The colonial legacy underlying both cause (the endangerment and extinction of many of the world’s languages) and cure (documentation, revitalization, and reclamation)34 drives the need to decolonize language extinction, starting with the term extinct. UNESCO and other Western organizations use this label to describe languages that are no longer spoken, and there is a long history in ethnography of fetishizing extinct peoples and cultures—what Hema’ny Molina Vargas and others call “white humanist melancholia.”35 Molina Vargas’s grandfather was abducted from his parents in the Selk’nam community when the Chilean government genocidally removed Indigenous peoples from Karokynka (Tierra del Fuego) to make way for sheep farming.
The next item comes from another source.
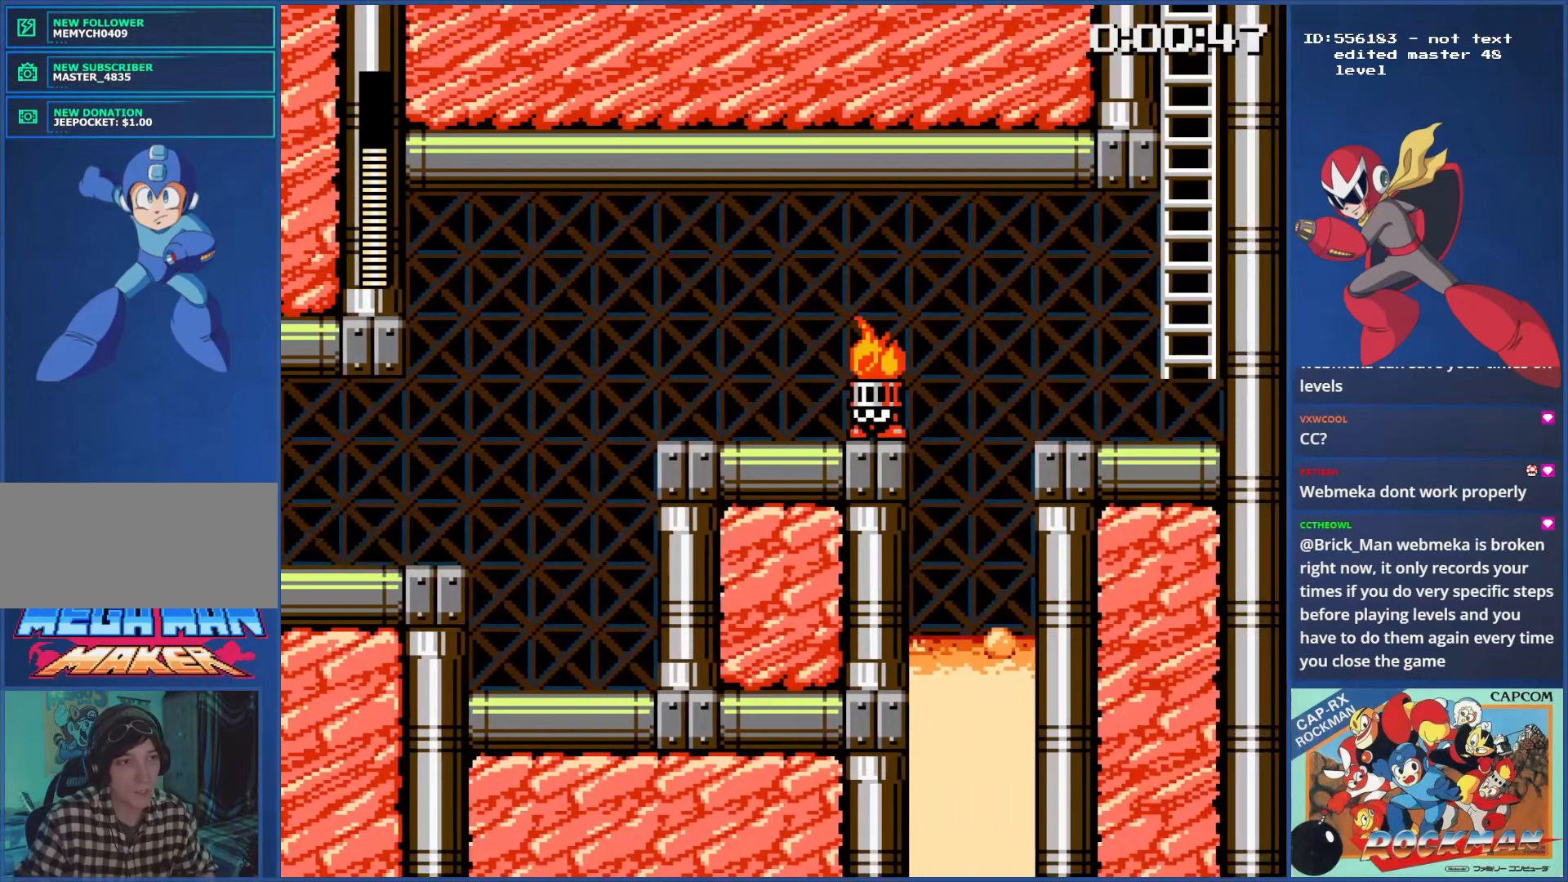
{"buttons": ["CROSS", "CIRCLE", "DPAD_RIGHT"], "events": [[67, "CIRCLE", "down"], [183, "CROSS", "down"]]}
Molina Vargas, Camila Marambio, and Nina Lykke’s multivocal article attempts to establish new ways to remember, mourn, and communicate with the dead and those still living:
Today the Selk’nam people are scattered all along this state called Chile, but we are conscious of existing and anxious to meet, to look at each other, to face the past and to mourn our dead, but how can one mourn a dead person one did not know? How do you mourn those who are unrecognised as dead? . . . How to speak to the state and explain to it that the dignity of any human being lies primarily in their right to exist. El pueblo selk’nam sigue existiendo. The Selk’nam people exist. I exist.36
In order to counter these harmful narratives associated with the term extinct and to assert their right to exist, many Indigenous communities now use the labels sleeping or dormant for languages no longer spoken by living people. Linguists are now adopting these terms as well, alongside expressions like “languages no longer spoken.”37 Increasingly there are moves in universities and funding bodies, for example at SOAS University of London and MIT in the United States, to fund and train Native researchers to carry out language documentation and to ensure ownership of language data by the community of speakers.
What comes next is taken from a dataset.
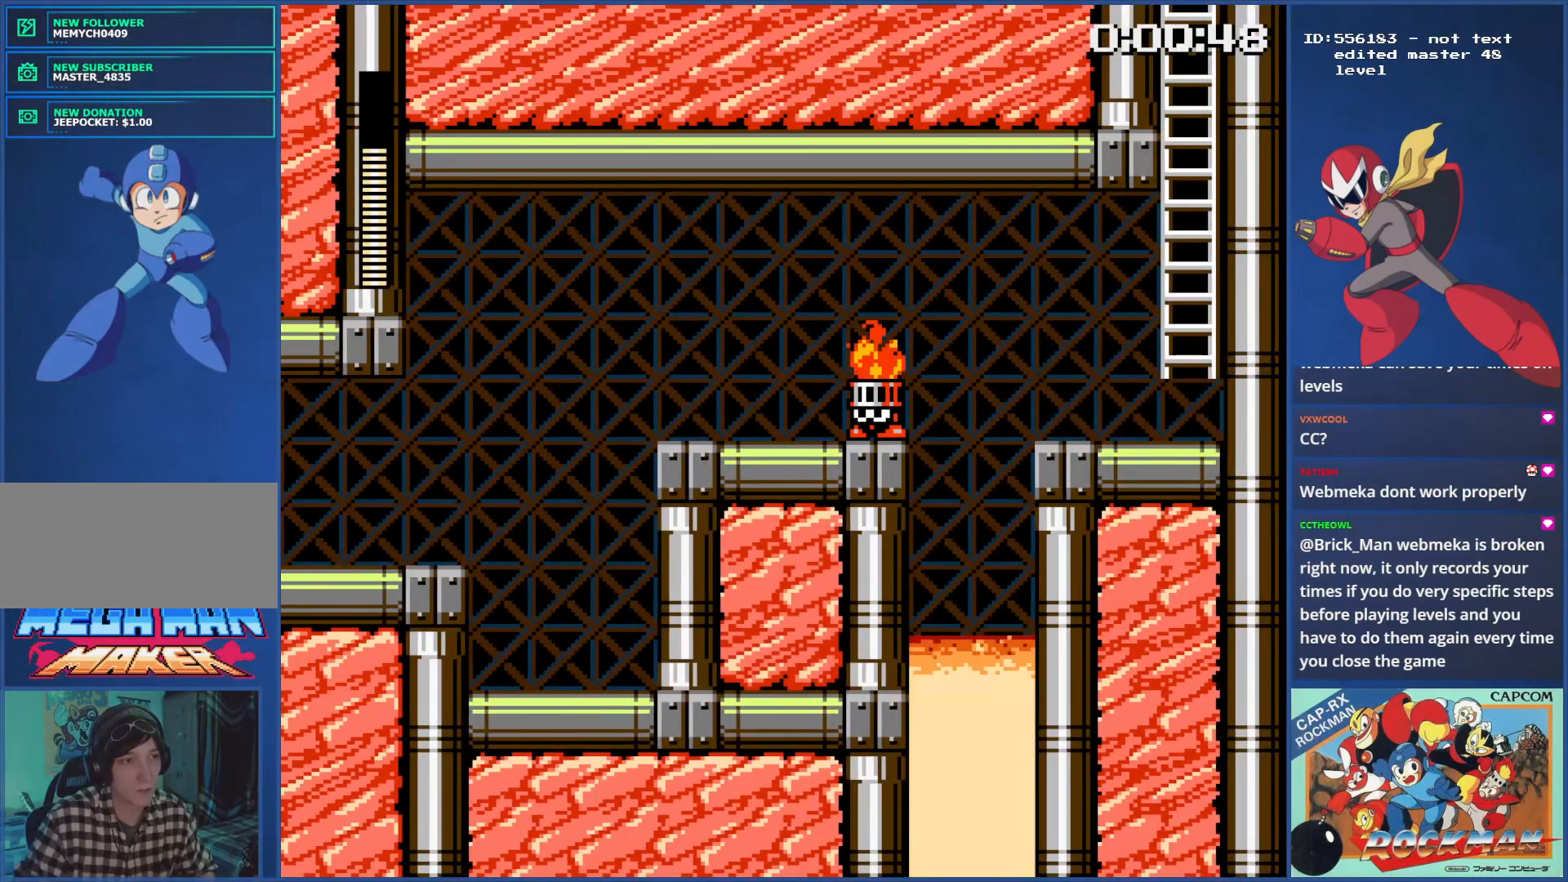
{"buttons": ["CROSS", "DPAD_RIGHT"], "events": [[50, "CIRCLE", "up"], [67, "CROSS", "up"], [134, "DPAD_RIGHT", "up"], [234, "CROSS", "down"], [451, "DPAD_RIGHT", "down"]]}
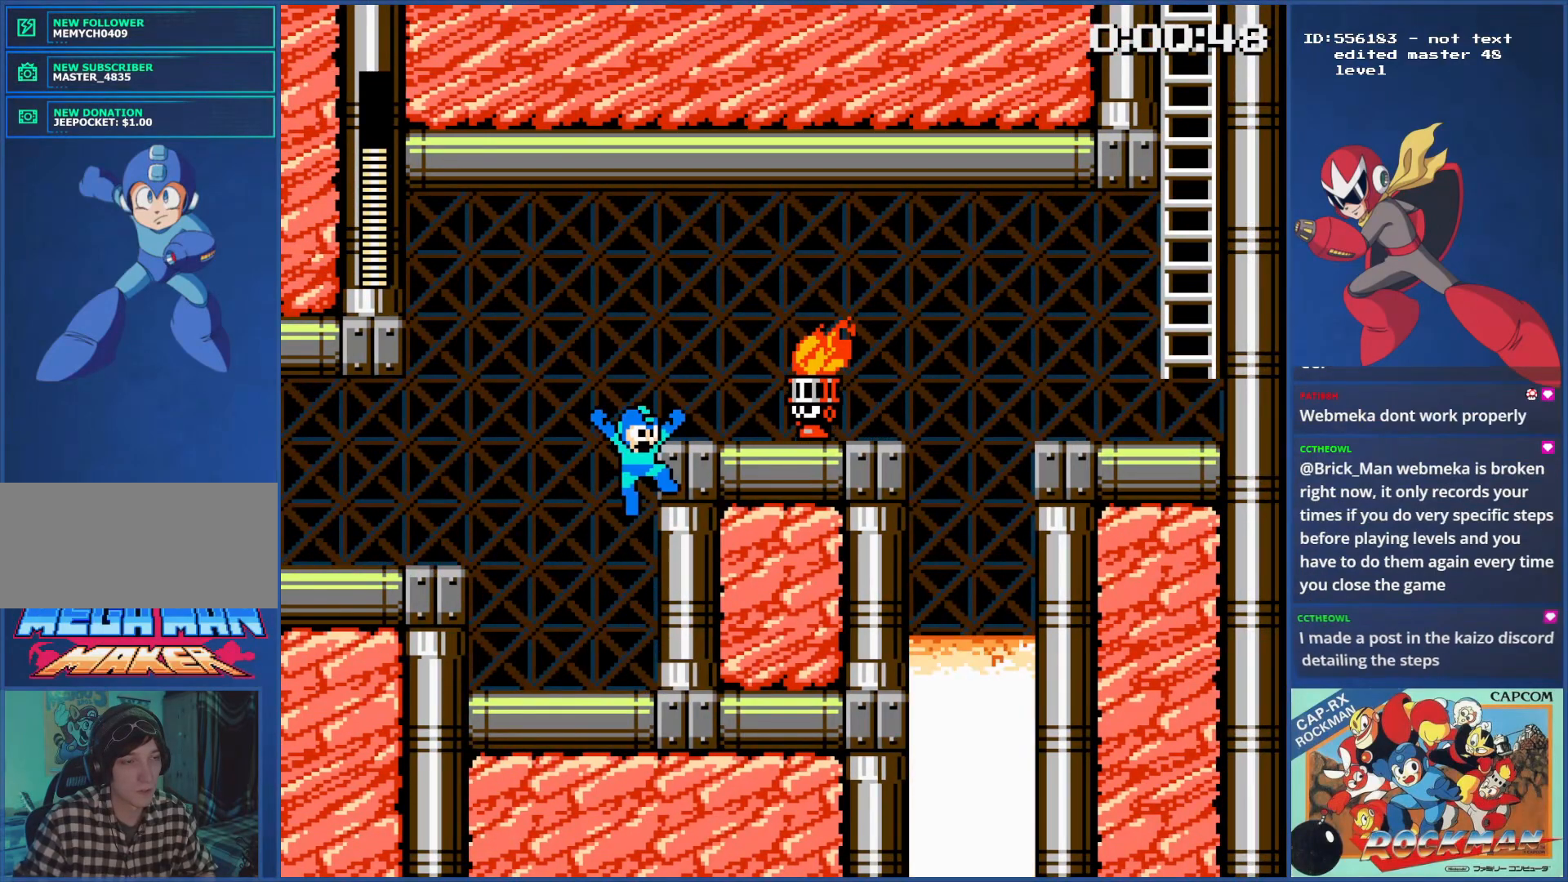
{"buttons": ["CROSS"], "events": [[84, "CROSS", "up"], [84, "DPAD_RIGHT", "up"], [501, "CROSS", "down"]]}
While many endangered languages are now being revived, only a relatively small number involve cases where there are no living speakers. Manx and Cornish now have new communities of speakers in the United Kingdom. Other sleeping languages that are reawakening include Wôpanâak in Massachusetts, Baure in Bolivian Amazonia, and Barngarla and Kaurna in Australia. Kaurna, a language of the Aboriginal inhabitants of South Australia around the city of Adelaide, is being revived through a collaboration between Kaurna people and non-Indigenous linguist Rob Amery, who initially researched language archives and wrote a grammar and teaching materials. In the forward to the Kaura textbook Warrabarna Kaurna!, Lester-Irabinna Rigney outlines the challenges: colonization left no fluent speakers of the language for over a century; no sound recordings exist of Kaurna; and the Kaurna people are dispersed over several communities.38 Kaurna now has a dedicated community of adults and children learning and using the language as part of a wider cultural revival. For the Kaurna people, reviving the language is an “act of identity”39 to resist both the label and the notion of extinction.
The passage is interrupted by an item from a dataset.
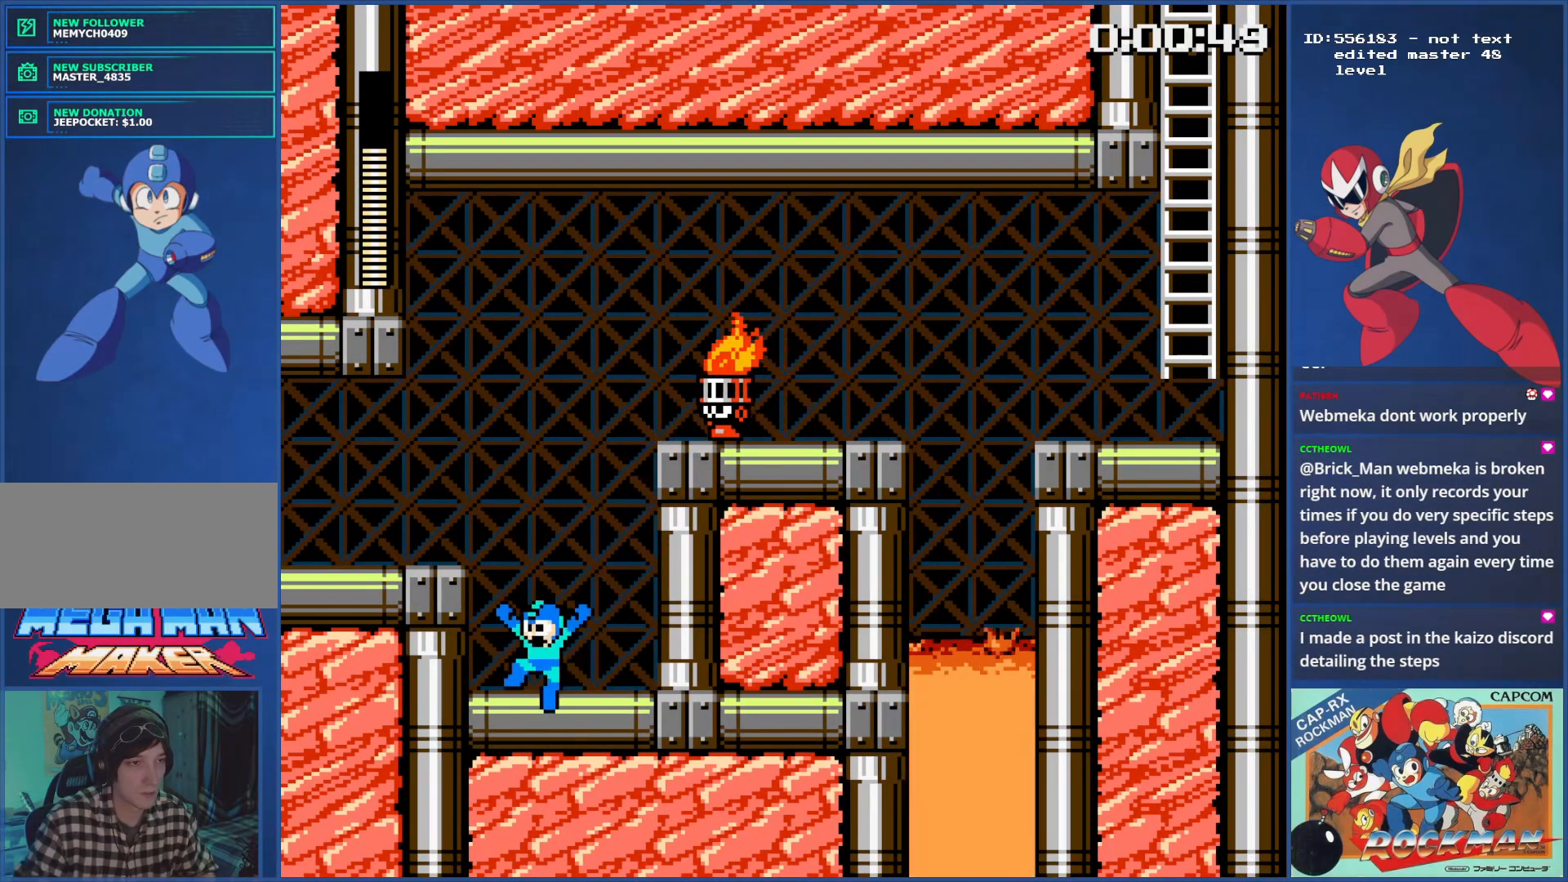
{"buttons": [], "events": [[283, "DPAD_RIGHT", "down"], [333, "CROSS", "up"], [367, "DPAD_RIGHT", "up"]]}
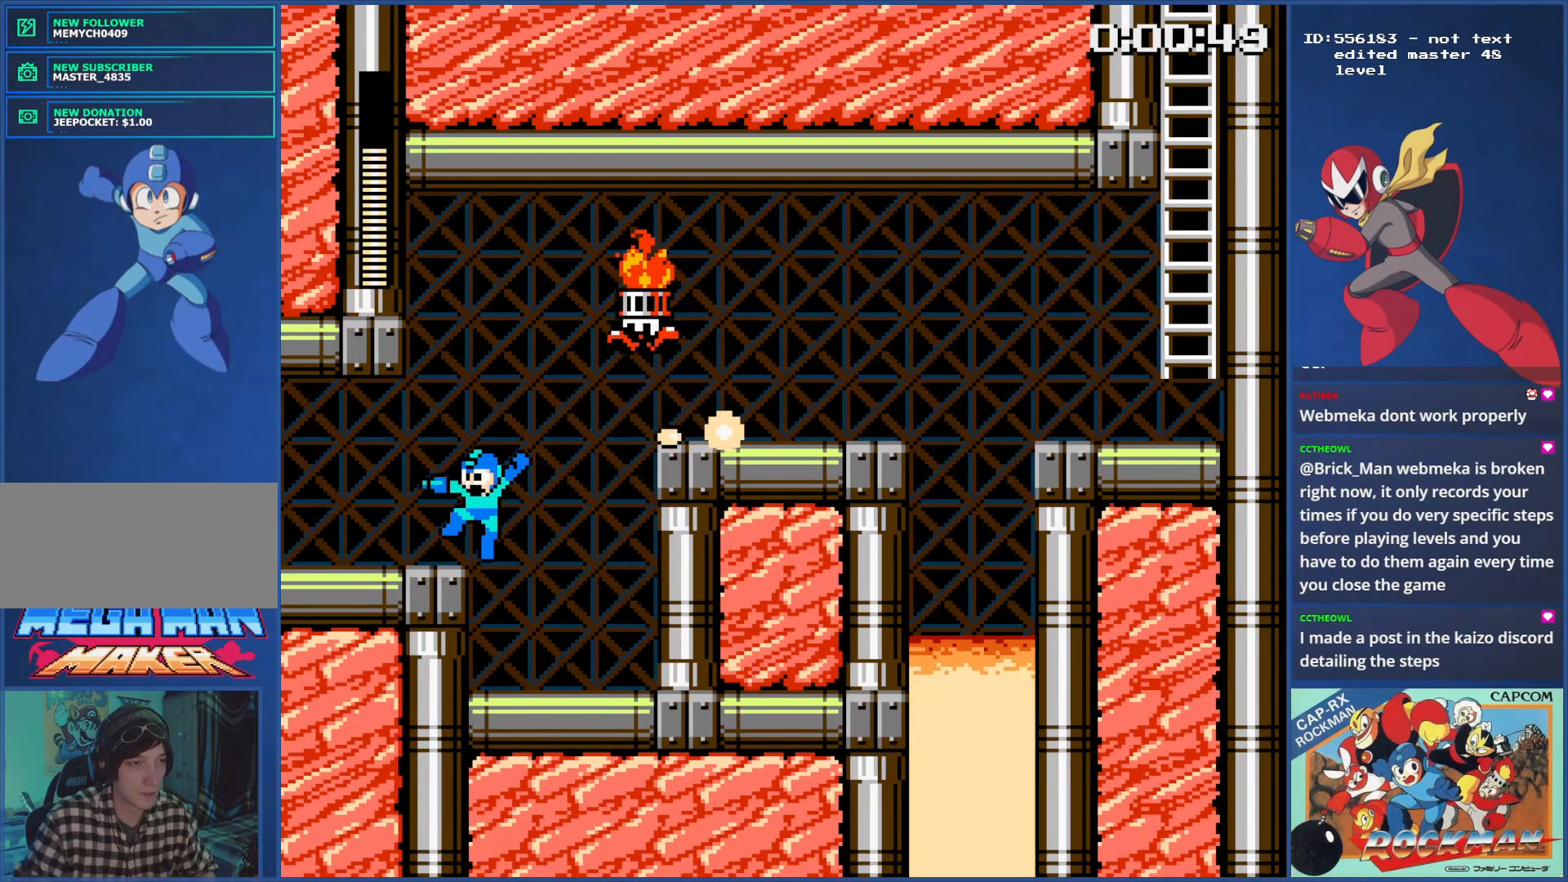
{"buttons": [], "events": [[401, "DPAD_RIGHT", "down"], [467, "DPAD_RIGHT", "up"]]}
These examples demonstrate the complex entanglement of language and identity as languages disappear, and how extinction can be interrupted and resisted by Indigenous people. Bringing language into extinction studies, we now turn to a specific example that shows that to reclaim a language and culture is to exercise a right to exist by undoing colonial processes of erasure.
Reclaiming the Kariri-Xocó Language
This section will examine how the Kariri-Xocó of present-day Northeast Brazil are taking a unique path toward their own cultural and linguistic revival. As mentioned previously, the work here represents a collaboration between Indigenous and non-Indigenous researchers, where the non-Indigenous researchers aim to learn from and support their Indigenous collaborators rather than to offer guidance that might reinforce Western colonialist approaches. It is very much a preliminary report, and we hope to extend our collaboration as the Kariri-Xocó continue their journey to reclaim their language and culture.
The Kariri-Xocó (sometimes Kariri-Xokó) people are located in the state of Alagoas, their aldeia (village) lying on the outskirts of the town of Porto Real do Colégio. Until the first European colonizers arrived, many Indigenous peoples—including the Cropotó (Karapotó), Cariri (Kariri), Aconan (Aconã), Ciocó (Xocó/Xokó), and Prakió (Prak-ô)40—lived around the lower Opará river (known as the Rio São Francisco in Portuguese).41 The area has a long history of colonial violence against Indigenous people, including forced conversion by missionaries and forced settlement in villages. For the next century around the lower Opará, Indigenous groups such as the Kariri and the Xocó intermingled with each other and with other members of the local community, both Black and white, becoming more miscegenated for sure, but also finding ways to resist total assimilation.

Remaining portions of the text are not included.